### O que fazer
[a] Reproduza o trecho do texto sobre o Homem do Martelinho que vai de "O cigano, como" até "todos os dias.".
[b] Prossiga com o texto sobre o Homem do Martelinho a partir do ponto em que ele termina.

### Texto do documento
----
O Homem do Martelinho

Nariz adunco, pele morena, chapéu de feltro com a aba caída, calça cáqui, camisa clara. Jamais soubemos o seu nome. A tiracolo uma caixa de madeira envernizada, pendurada através de uma correia de couro.
Por dentro a caixa era revestida de folha de flandres.
Ao pedido de algum moleque com algumas moedas na mão, o Homem do Martelinho parava na calçada, desdobrava os pés da caixa, apoiava-a no chão, e logo em seguida a abria. O que acontecia em seguida era pura Magia!
Primeiro o cheiro e depois as cores dos doces acondicionados dentro da Caixa Mágica!
Doces "quebra queixo" com as cores evanescentes de Auroras e Crepúsculos.
Um amarelo cambiante, um rosa crepuscular, um branco pálido de cálidas nuvens prenunciadoras de chuvas vindouras.
O cigano, como o chamávamos, observava a quantia de dinheiro na mão do menino, perguntava qual o sabor de sonho desejado, sendo o sonho amarelo abacaxi, o sonho rosa morango, o sonho branco coco, e partia o doce, usando um cinzel brilhante e um pequeno martelo com cabo de madeira - pam, pam, pam - e em pouco tempo o freguês era dono de um mais pedaços de sonhos. A entrega do doce, seguro por um pedaço de papel de pão, como era chamado, completava o ritual.
Quando todos eram servidos, o homem partia para outra freguesia, que poderia ser na outra rua, ou em outro mundo, não sabíamos mas imaginávamos.
O Homem do Martelinho não aparecia todos os dias.
Também usou de qualquer artifício para chamar a atenção de sua presença tal como apitos, ou a repetição monótona anunciando qual produto era vendido.
Quando dava vontade de comer os doces coloridos, era somente sair para a rua, e lá estava o Homem parado na esquina da Travessa Tangará.
Em qualquer dia do ano, com qualquer tempo.
Muitos anos mais tarde, quando ao recordar dos tempos de antanho, alguém na conversa reparou que o Homem do Martelinho aparecia somente ao crepúsculo. Talvez fosse o momento que sobrava em sua faina diária passar por aquela rua naquela hora de já findo o dia.
----
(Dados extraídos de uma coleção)
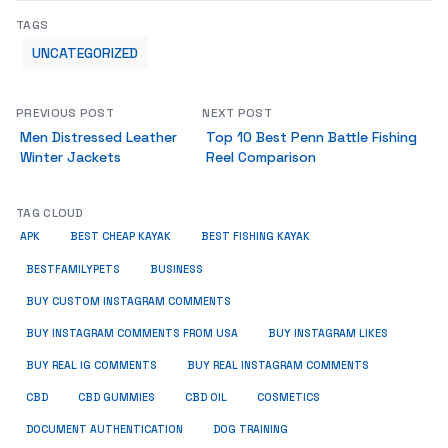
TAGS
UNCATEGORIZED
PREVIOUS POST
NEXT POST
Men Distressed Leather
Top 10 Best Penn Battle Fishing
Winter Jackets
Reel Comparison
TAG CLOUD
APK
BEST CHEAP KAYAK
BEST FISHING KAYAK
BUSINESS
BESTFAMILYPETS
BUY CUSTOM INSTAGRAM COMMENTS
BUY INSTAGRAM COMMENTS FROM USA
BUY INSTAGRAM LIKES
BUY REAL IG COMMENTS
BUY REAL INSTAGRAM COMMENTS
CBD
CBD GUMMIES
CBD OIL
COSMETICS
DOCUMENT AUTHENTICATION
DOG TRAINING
----
### Respostas
[a]
O cigano, como o chamávamos, observava a quantia de dinheiro na mão do menino, perguntava qual o sabor de sonho desejado, sendo o sonho amarelo abacaxi, o sonho rosa morango, o sonho branco coco, e partia o doce, usando um cinzel brilhante e um pequeno martelo com cabo de madeira - pam, pam, pam - e em pouco tempo o freguês era dono de um mais pedaços de sonhos. A entrega do doce, seguro por um pedaço de papel de pão, como era chamado, completava o ritual.
Quando todos eram servidos, o homem partia para outra freguesia, que poderia ser na outra rua, ou em outro mundo, não sabíamos mas imaginávamos.
O Homem do Martelinho não aparecia todos os dias.

[b]
Naqueles distantes anos, quando as esquinas da vida são muitas e o Vórtice do Tempo levou muitos amigos e recordações, e chuvas e ventos, invernos, primaveras, verões e outonos, no momento em que grande parte da Vida já se esvaiu para um refluxo sem retorno, as cores, os odores o sabor dos doces entremeiam os sonhos e a realidade pungente de se estar por aqui, quando tantos e tantos já se foram.
Em uma tarde fria de junho, estando a caminhar lentamente pela rua da minha distante infância, observando as casas antigas, a maioria delas remodeladas, muitas demolidas em cujos terrenos foram abrigadas outras construções, visualizei por um instante somente, através das cores que compunham o crepúsculo, o Homem do Martelinho envolto por uma luz tênue a cortar o doce, no mais absoluto silêncio, e entregando-o a um menino diáfano como ele em sua aparência, até que um ruído urbano desfez a cena etérea. Havia somente a rua mal cuidada, as casas, algumas soturnas, e uma brisa fria, trazendo poeira junto com a voragem do Tempo, que não para.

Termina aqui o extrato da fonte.